Губернатор пошел в клуб пешком. Еще от магазина Яблоновича было видно, как к подъезду подкатывали сани, и из них, осторожно ступая по подчищенному снегу, выходили дамы в ротондах и капорах. На подъезде стоял пристав третьей части; он то отдавал подъезжавшим честь, то помогал дамам всходить по скользким ступеням и со столичным шиком кричал извозчикам:

– Нечего ворон ловить!

Концертное отделение было недлинное. Пел письмоводитель из мужской гимназии: «Ты одна, голубка Лада…» Читал мелодекламацию помощник присяжного поверенного: смотрел он куда-то далеко, говорил о розах, которые были хороши и свежи, о больном одиноком старике, о двух красавицах-девушках, о линнеровском вальсе.

В гостиной, около зала, накрывали чайный стол и, чтобы не мешать концерту, спустили плюшевые темно-малиновые гардины; но свободная, незакрытая полоса все-таки оставалась, и был виден самовар, длинная скатерть и высокий бокал с хризантемами.

Около Сони вертелись франтоватые студенты, девушки в серых форменных платьях, женщины, похожие на классных наставниц. Когда до губернатора, сидевшего в первом ряду, долетал ее голос, живой и радостный, то концертное отделение казалось ему прекрасным, он находил, что такого выразительного и умного аккомпаниатора ему никогда еще не приходилось слышать, и первый, по окончании каждого номера, начинал аплодировать.

В зале сидело много офицеров и барышень. Позади стульев поместились гурьбой гимназисты и с нетерпением ожидали, когда окончится концерт и начнутся танцы.

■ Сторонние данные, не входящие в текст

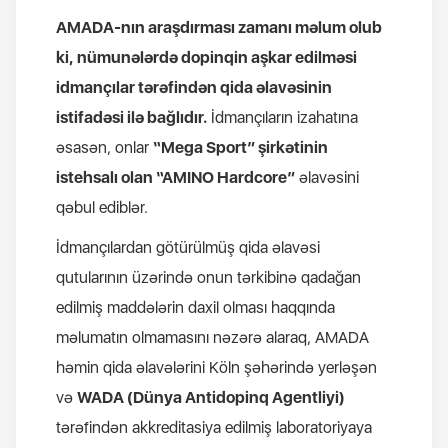
AMADA-nın araşdırması zamanı məlum olub
ki, nümunələrdə dopinqin aşkar edilməsi
idmançılar tərəfindən qida əlavəsinin
istifadəsi ilə bağlıdır.
İdmançıların izahatına
əsasən, onlar
“Mega Sport” şirkətinin
istehsalı olan “AMINO Hardcore”
əlavəsini
qəbul ediblər.
İdmançılardan götürülmüş qida əlavəsi
qutularının üzərində onun tərkibinə qadağan
edilmiş maddələrin daxil olması haqqında
məlumatın olmamasını nəzərə alaraq, AMADA
həmin qida əlavələrini Köln şəhərində yerləşən
və
WADA (Dünya Antidopinq Agentliyi)
tərəfindən akkreditasiya edilmiş laboratoriyaya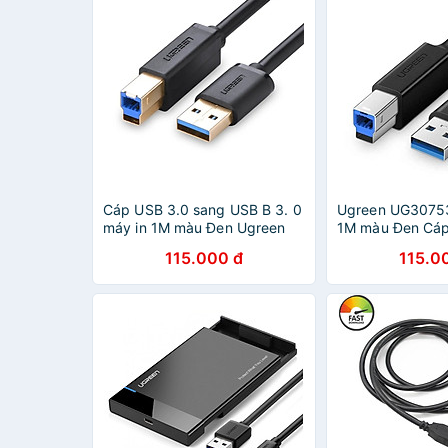
Cáp USB 3.0 sang USB B 3. 0
Ugreen UG3075
máy in 1M màu Đen Ugreen
1M màu Đen Cá
30753 US210 Hàng Chính
sang USB B 3. 0 
115.000 đ
115.0
Hãng
mạ niken - HÀ
HÃNG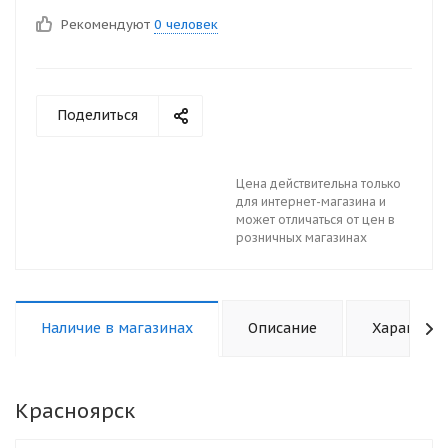
Рекомендуют
0 человек
Поделиться
Цена действительна только
для интернет-магазина и
может отличаться от цен в
розничных магазинах
Наличие в магазинах
Описание
Характери
Красноярск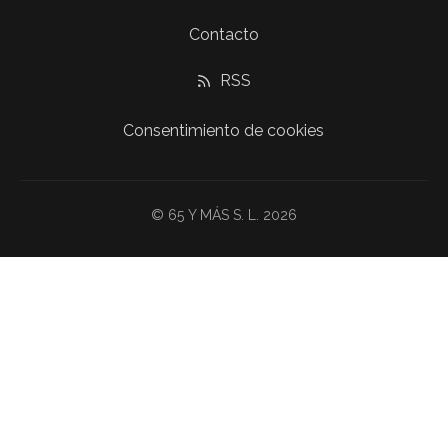
Contacto
RSS
Consentimiento de cookies
© 65 Y MÁS S. L. 2026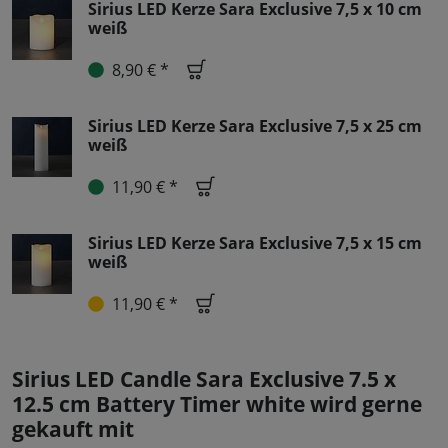
Sirius LED Kerze Sara Exclusive 7,5 x 10 cm
weiß
8,90 € *
Sirius LED Kerze Sara Exclusive 7,5 x 25 cm
weiß
11,90 € *
Sirius LED Kerze Sara Exclusive 7,5 x 15 cm
weiß
11,90 € *
Sirius LED Candle Sara Exclusive 7.5 x
12.5 cm Battery Timer white wird gerne
gekauft mit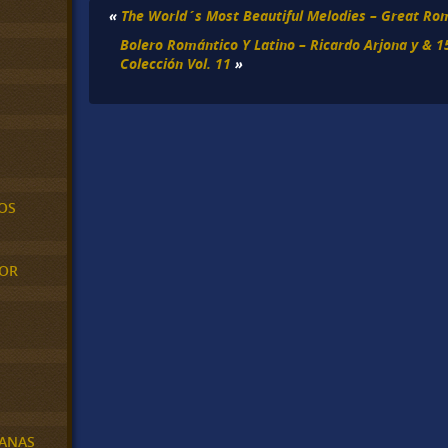
«
The World´s Most Beautiful Melodies – Great Rom
Bolero Romántico Y Latino – Ricardo Arjona y & 1
Colección Vol. 11
»
OS
MOR
BANAS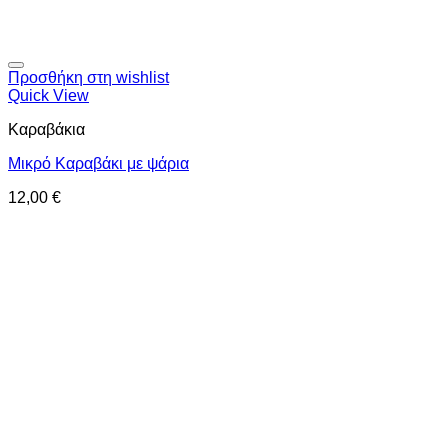
Προσθήκη στη wishlist
Quick View
Καραβάκια
Μικρό Καραβάκι με ψάρια
12,00
€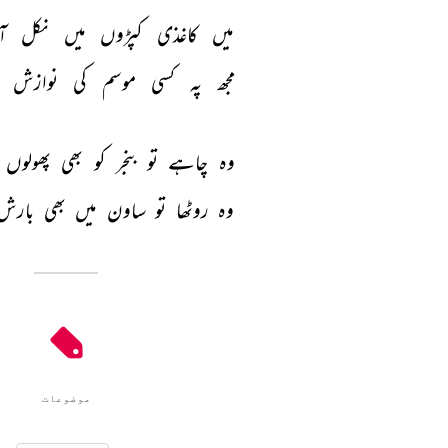
میں 
کاغذی 
کپڑوں 
میں 
نکل 
آ
مجھ 
پہ 
کسی 
موسم 
کی 
نوازش 
وہ 
چاہے 
تو 
بنجر 
کو 
بھی 
پھولوں 
وہ 
روٹھا 
تو 
ساون 
میں 
بھی 
بارش
موضوعات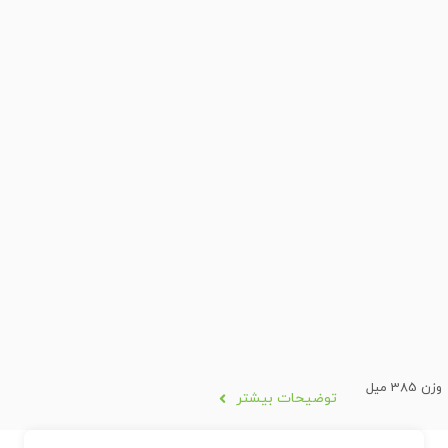
وزن 385 میل
توضیحات بیشتر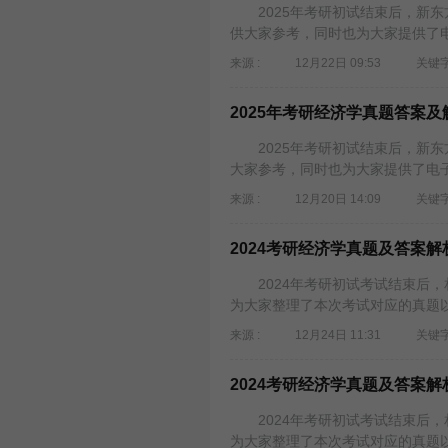
2025年考研初试结束后，新东方
供大家参考，同时也为大家提供了电
来源 :
12月22日 09:53
关键字
2025年考研经济学真题答案
2025年考研初试结束后，新东方
大家参考，同时也为大家提供了电子
来源 :
12月20日 14:09
关键字
2024考研经济学真题及答案
2024年考研初试考试结束后，
为大家整理了本次考试对应的真题以及
来源 :
12月24日 11:31
关键字
2024考研经济学真题及答案
2024年考研初试考试结束后，
为大家整理了本次考试对应的真题以及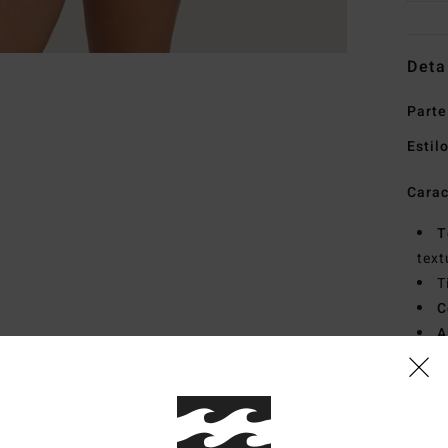
Deta
Parte
Estil
Carac
T
text
T
C
A
F
L
esqu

Все, что в городе знало друг друга насквозь, все, что десятки раз крупно переругалось меж собой из-за неправильно пойденного валета, – все теперь чинно стояло, рассматривало наряды, приценяя их, потихоньку и завистливо злословило и вежливо, с приятной улыбкой набок, кланялось.

В начале второго отделения приехал Броцкий. Грузно ступая, на цыпочках, в сюртуке, застегнутом на одну нижнюю пуговицу, он прошел в первый ряд и согнал со своего места какого-то маленького гимназиста. Его кресло было у окна, и так как в щели, вероятно, дуло, то Броцкий закрыл ухо и щеку ладонью. Заметно было, что лицо у него как-то припухло и что он как будто не выспался.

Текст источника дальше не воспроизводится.